YOUR WEEKEND: “Rock And Roll Is Here To Stay”, Danny and the Juniors sang in the 1960s, failing to anticipate Berghain, as well as, say, Omar Souleyman, but one does have to admit that, though rock ‘n’ roll may be gone some 45 years, rock music is a tenacious little virus that manages to continue to replicate itself in all sorts of variations a good quarter-century or so after losing its relevancy. Or rather, it’s kept alive by musicians who keep attempting to reinvent (and reinvest) its meaning.
Take MATT ELLIOTT (May 21, Circus at Bar 25) , mastermind behind the Third Eye Foundation in the 1990s, one of the primary acts that refined Shoegazing’s psychedelic leanings into abstract, experimental drone rock. Being from Bristol, it didn’t take long for drum ‘n’ bass to make it into the mix and for genre ambivalence to take root. The confusion must have been a downer for Elliott as his work became increasingly more melancholy, folk-ish and interior, as collected on a series of albums entitled with the likes of Drinking Songs, Howling Songs, Failing Songs etc. However Elliott is a perverse enough individualist that you can’t really predict what he’s going to do with any certainty. For example, he’s reviving Third Eye Foundation after years of dismissing it.
In fact it’s that sort of hippie, libertarian individualism, a variation on “Fuck you Dad, take out the trash yourself”, that’s kept rock alive, for better or worse. It doesn’t take a Camille Paglia to tell you that the electric guitar is a phallic replacement (which, for some reason, she cites approvingly). And as your neighbors have decided when you listen to the radio after 9pm, loudness is closely aligned with selfish endeavor. This could explain why so many hippies and punks have turned right-wing: it certainly couldn’t be the accumulation of wealth, otherwise the legendary Eighties guitar rock label SST Records would be signing the White Stripes and investing in the Croatian coastline.

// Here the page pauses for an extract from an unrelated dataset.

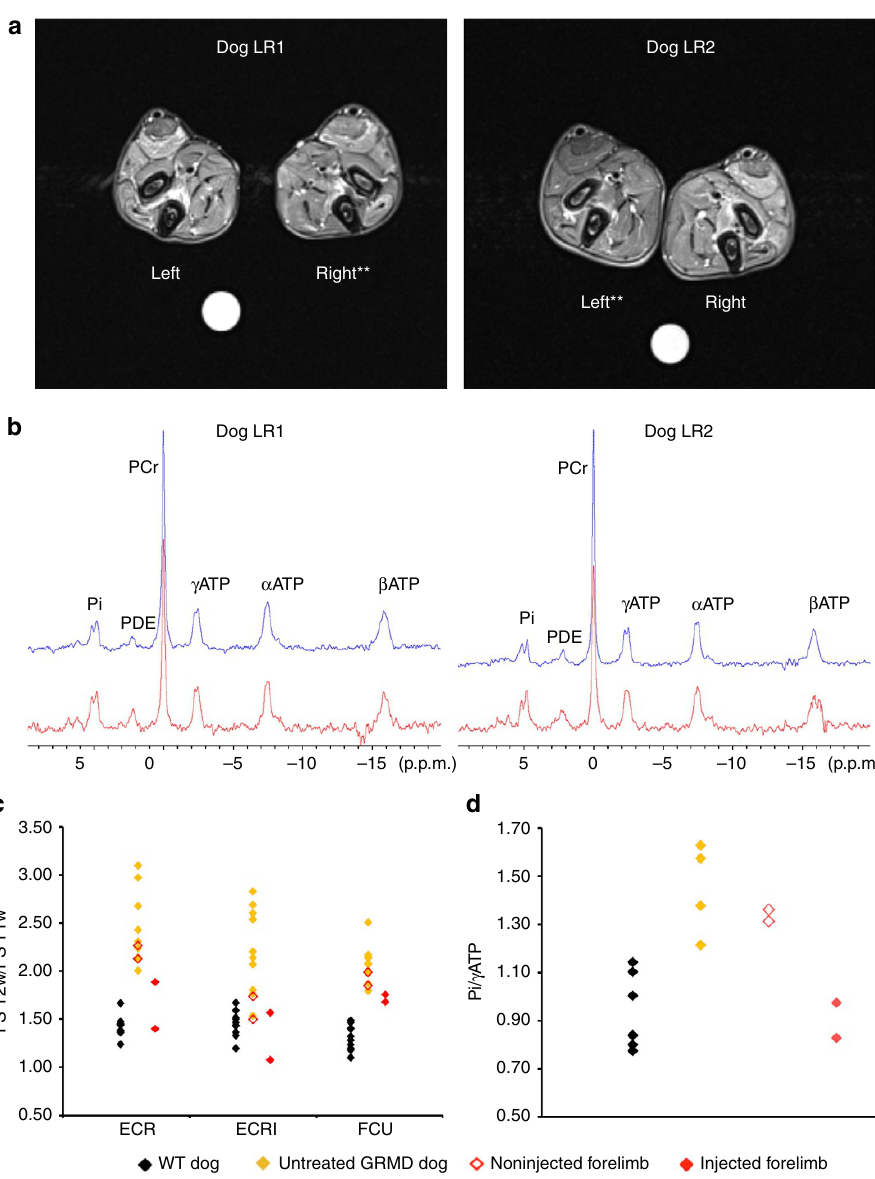
Figure 3 | NMR imaging and spectroscopy analyses of muscles of GRMD dogs injected with rAAV2/8-Spc5.12-cMD1 by the LR route. ( a ) Representative example of transverse fat-saturated T2-weighted NMR image of the two forelimbs obtained in dog LR2. At 3 months after injection, signal muscle intensities were decreased and more homogeneous in the injected forelimb (**) compared with the noninjected one. ( b ) Representative example of 31 P-NMR spectra of the injected (blue curve) and noninjected forelimb (red curve) of the same dog (LR2). Phosphocreatine (PCr) was increased and inorganic phosphates (Pi) and phosphodiesters (PDE) were decreased relative to ATP in the injected forelimb compared with the noninjected forelimb. ( c ) NMR imaging fat-saturated (FS) T2w/T1w muscle signal ratio obtained from three different muscles (ECR ( extensor carpi radialis brevis ), ECRl ( extensor carpi radialis longus ) and FCU ( flexor carpi ulnaris )). The values of this index in the injected forelimb (red closed symbols) were decreased compared with the values obtained in the noninjected forelimb (open red symbols) or in untreated GRMD dogs (yellow symbols), and they were closer to the healthy dog (WT) indices (black symbols). ( d ) NMR spectroscopy Pi/ g ATP muscle signal ratios of the injected (red closed symbols) and noninjected forelimbs (open red symbols) as compared with untreated GRMD (yellow symbols) and healthy (WT) controls (black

Formed by a beat poet and a metal-fusion guitarist, SACCHARINE TRUST (May 22, King Kong Klub) became the prototypical band for a label that included Hüsker Du, the Minutemen and Sonic Youth, and they’re now playing a club tinier than the ones they started out at. Under such conditions, rock’s self-regard is a necessary palliative.

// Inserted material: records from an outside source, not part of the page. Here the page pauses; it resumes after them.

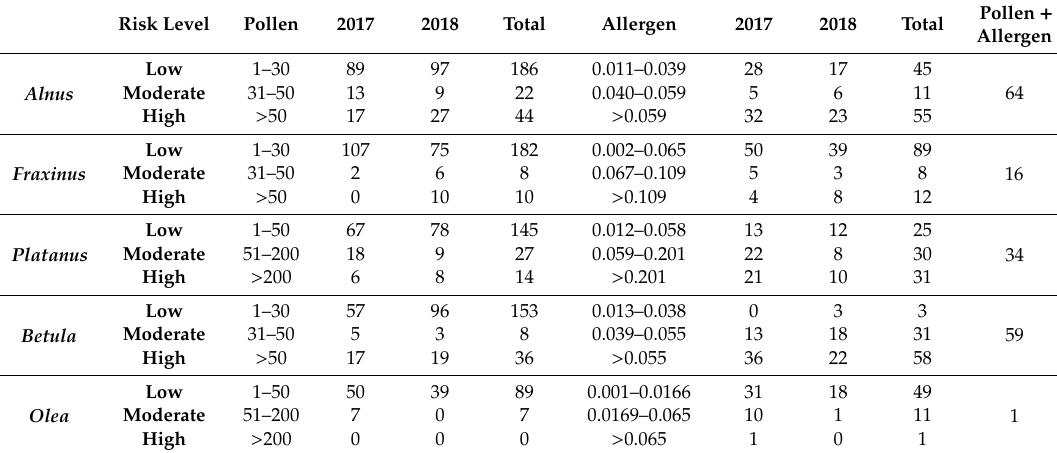
Table 4. Thresholds of allergenic risk for each taxon considering the pollen (Galán et al., 2007) and the allergens. Number of days with allergy risk periods for pollen or allergen. Total number of days during the period of study of high risk by means the combination of pollen and allergen data.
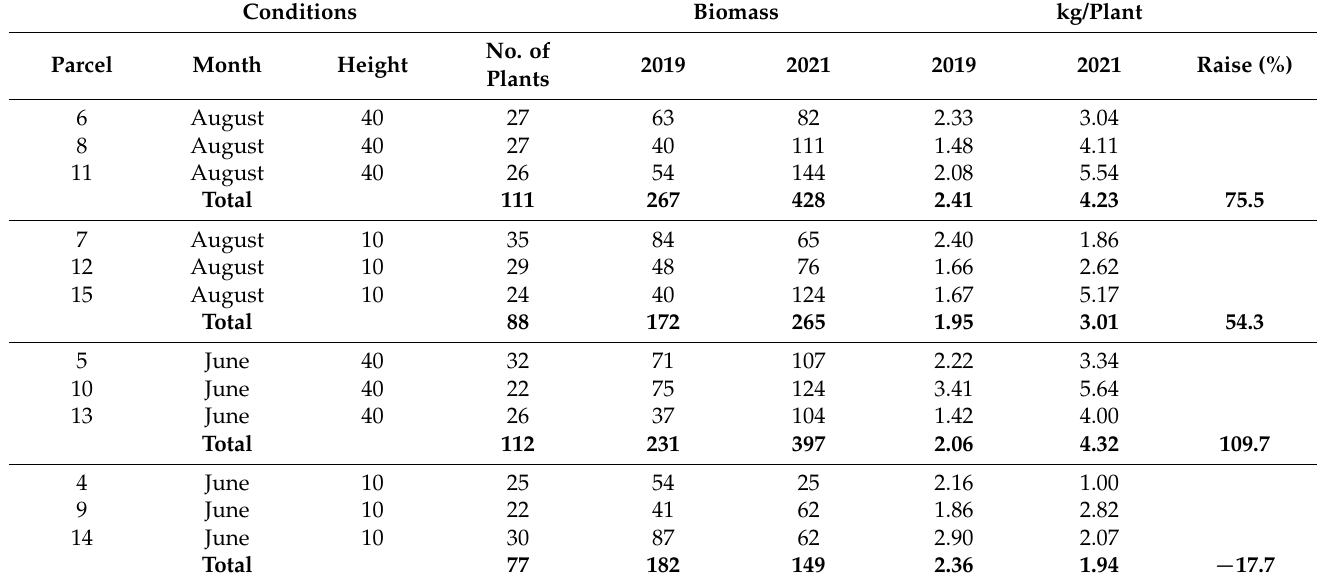
Table 3. Yerba-mate biomass production in two different moments: at the start of the experiment and after two years of the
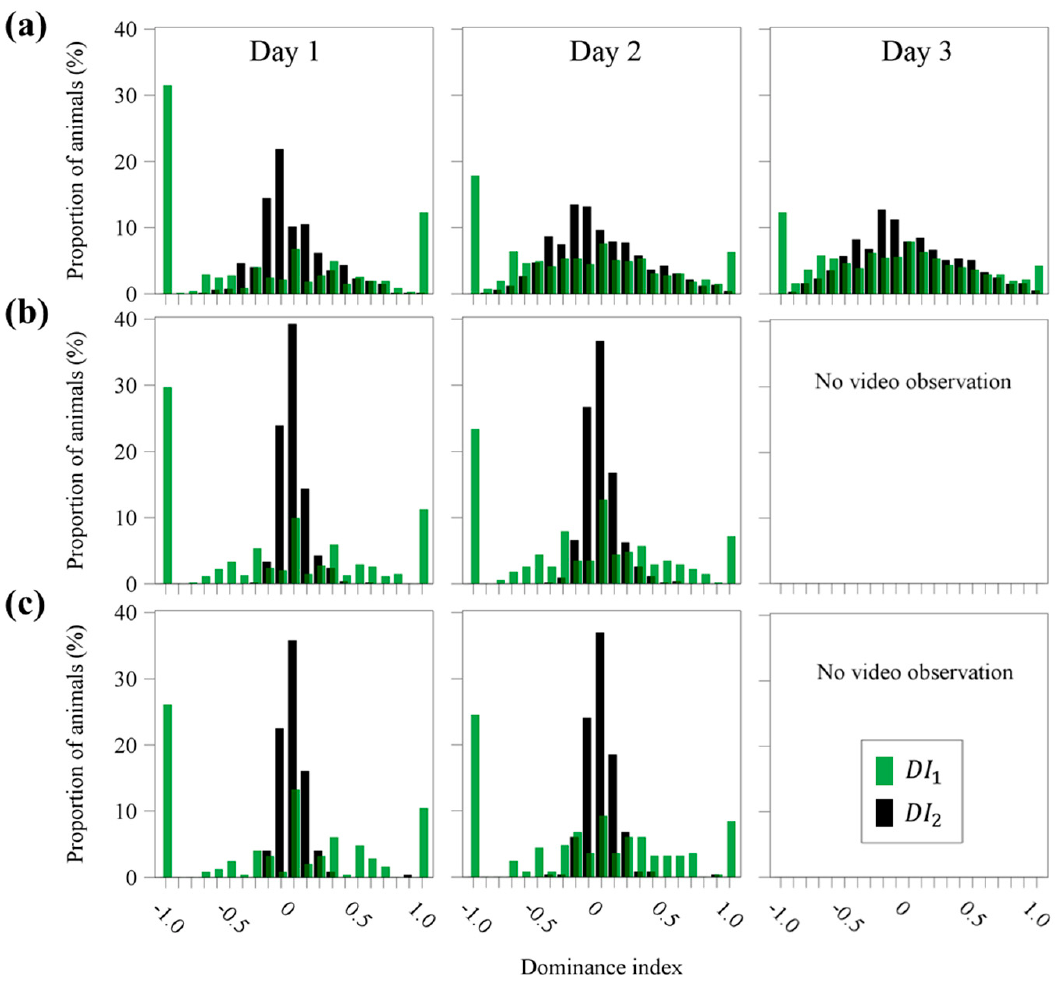
Figure 2. Frequency distributions of the dominance indices ( DI 1 and DI 2 ) for the three age groups (( a ) weaned piglets, ( b ) fattening pigs, ( c ) gilts) after 1, 2 or 3 days of video observation.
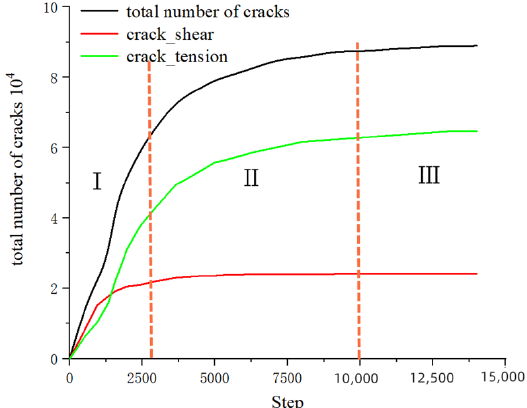
Figure 14. Crack evolution.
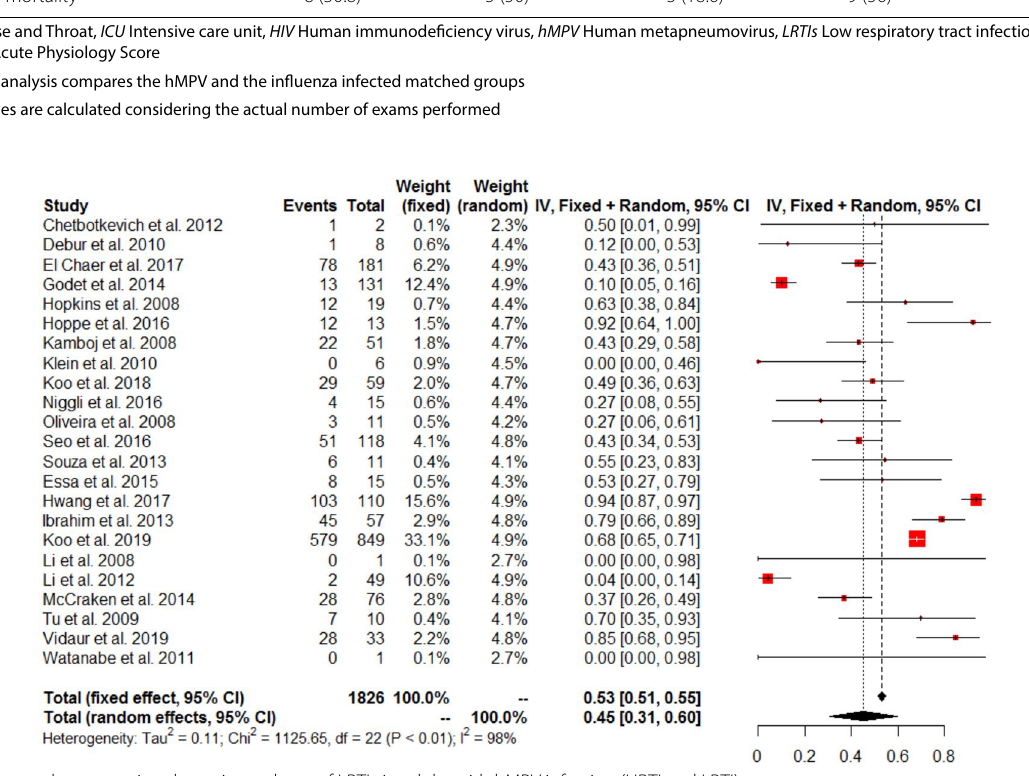
Fig. 3 Forest-plot presenting the estimated rate of LRTIs in adults with hMPV infection (URTI and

But sometimes revivalism works while BUILT TO SPILL (May 21, Astra) never faded away, despite their obvious aesthetic derivations from Neil Young, DINOSAUR JR. (May 21, Astra) , another group of Young acolytes, has found a way to reunite and even record, both profitably, despite the band members’ obvious distaste for one another. Together, they bring to Astra a juggernaut of early Eighties slacker disregard, and in the most profitable manner possible. As long as the money rolls in, rock, it just keeps on rolling, as well, if also rolling over. After all, rock and roll may be here to stay but, as the song continues, the singer has no idea why.